**About this task**
Exclude the pictures and repeat all of the data exactly.

Stored data entries
*** Begin section ***
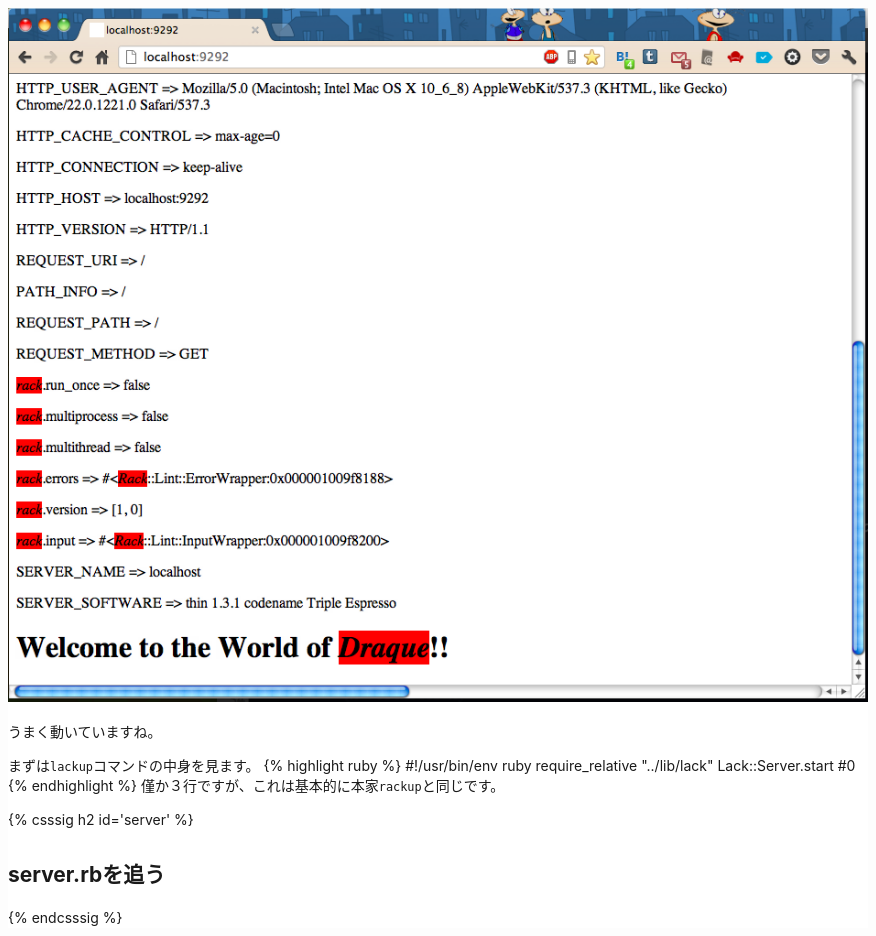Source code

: ![draque10](images/draque10.png)
<br clear='all' />


うまく動いていますね。

まずは`lackup`コマンドの中身を見ます。
{% highlight ruby %}
#!/usr/bin/env ruby
require_relative "../lib/lack"
Lack::Server.start #0
{% endhighlight %}
僅か３行ですが、これは基本的に本家`rackup`と同じです。

{% csssig h2 id='server' %}
## server.rbを追う
{% endcsssig %}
*** End section ***
**Result**
Source code

: ![draque10](images/draque10.png)
<br clear='all' />


うまく動いていますね。

まずは`lackup`コマンドの中身を見ます。
{% highlight ruby %}
#!/usr/bin/env ruby
require_relative "../lib/lack"
Lack::Server.start #0
{% endhighlight %}
僅か３行ですが、これは基本的に本家`rackup`と同じです。

{% csssig h2 id='server' %}
## server.rbを追う
{% endcsssig %}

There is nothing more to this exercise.